Four decades later, things have changed. Physician-researchers can now crunch data on their laptop computers; however, two fundamental aspects of clinical research remain unchanged: the importance of framing a cogent research question before embarking on a study and analyzing the resulting data properly. To provide new doctors an understanding of these skills, Dr. Ramakrishnan teaches a biomathematics rotation to residents. In addition, he and his colleague Steve Holleran, the division’s other member, collaborate with more senior physician-scientists on the design and analysis of complex studies requiring biostatistical expertise.
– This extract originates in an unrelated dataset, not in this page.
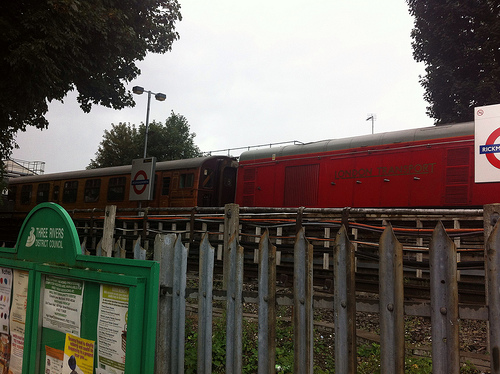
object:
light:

A few years ago, the Department of Pediatrics began offering residents the option of a biomathematics rotation, and with a renewed emphasis on research. The department now requires incoming residents to devise a research project and identify a mentor by the end of their first year. “If residents plan on a clinical research project, they are strongly encouraged to do this rotation,” Dr. Ramakrishnan says. During the two-week rotation, residents learn about clinical research design and how to analyze and manipulate data. At the completion of the course, “they are well-equipped for their project,” he adds.
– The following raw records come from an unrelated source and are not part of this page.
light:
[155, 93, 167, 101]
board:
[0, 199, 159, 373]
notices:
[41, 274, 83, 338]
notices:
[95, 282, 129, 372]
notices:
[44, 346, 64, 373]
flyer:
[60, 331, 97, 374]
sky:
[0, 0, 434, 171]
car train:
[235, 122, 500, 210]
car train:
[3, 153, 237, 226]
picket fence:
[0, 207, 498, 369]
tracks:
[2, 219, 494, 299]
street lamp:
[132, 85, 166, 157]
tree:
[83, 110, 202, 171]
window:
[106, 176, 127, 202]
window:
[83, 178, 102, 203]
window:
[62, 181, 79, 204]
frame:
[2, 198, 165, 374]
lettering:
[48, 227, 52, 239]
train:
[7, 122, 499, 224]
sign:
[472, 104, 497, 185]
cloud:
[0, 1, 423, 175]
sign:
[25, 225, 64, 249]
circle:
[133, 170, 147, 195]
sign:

The main focus of the rotation is helping residents determine whether their research project makes sense statistically. “Sometimes they come up with a question, and their mentor says, okay, here are some data. But answering the question definitively might require a much bigger database, or much larger study. Thus, we analyze this critically up front, giving residents the chance to say, ‘There’s no point in my spending three months on this, because this question cannot be answered with the data I have.’” At the end of the rotation, residents write their proposals and present them to their colleagues and mentors.

This past summer, 19 of 24 second-year residents participated in the elective rotation.
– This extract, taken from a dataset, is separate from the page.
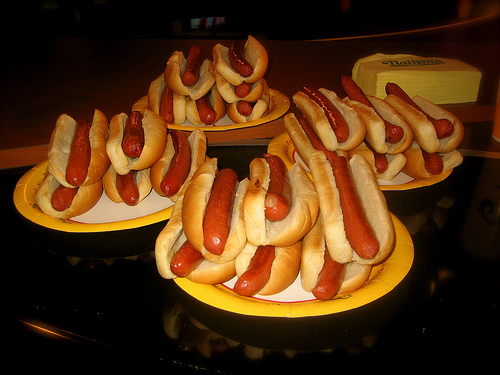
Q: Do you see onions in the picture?
A: No, there are no onions.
Dr. Ramakrishnan and Mr. Holleran are also available to advise established investigators in the Department of Pediatrics on how to do basic statistical analysis on their own; they also may be called in to work on more complicated studies. The pair frequently collaborates with Melissa Stockwell, MD, MPH, in the Division of Child and Adolescent Health, who is very interested in using new technologies to improve patient care, says Dr. Ramakrishnan. Recently, Dr. Ramakrishnan and Mr. Holleran worked with Dr. Stockwell to design a complex randomized crossover trial based in four community clinics during two periods in the fall and two in the spring, to discern any seasonal or month-to-month trends in vaccinations. “Melissa is very creative and is constantly looking to bring newer approaches to health-care delivery,” says Dr. Ramakrishnan.

Other collaborators in pediatrics include diabetes researcher Michael Rosenbaum, MD, whose project “ROAD” examined the effects of supervised exercise and education on type 2 diabetes and obesity risk factors among middle-school-age children. In addition, they have worked with neonatologist Sudha Kashyap, MD, to design clinical studies in newborns and with Peter Dayan, MD, who is currently participating in a multicenter emergency-medicine study to determine which aspects of seizures are predictive of abnormalities in a scan.

Dr. Ramakrishnan says: “It’s very easy to do a trial where you don’t design the study properly, and then you can end up with results that are not interpretable. You do need to design these studies with some care so that you can get the effect that you’re looking for without it being confounded by other factors.”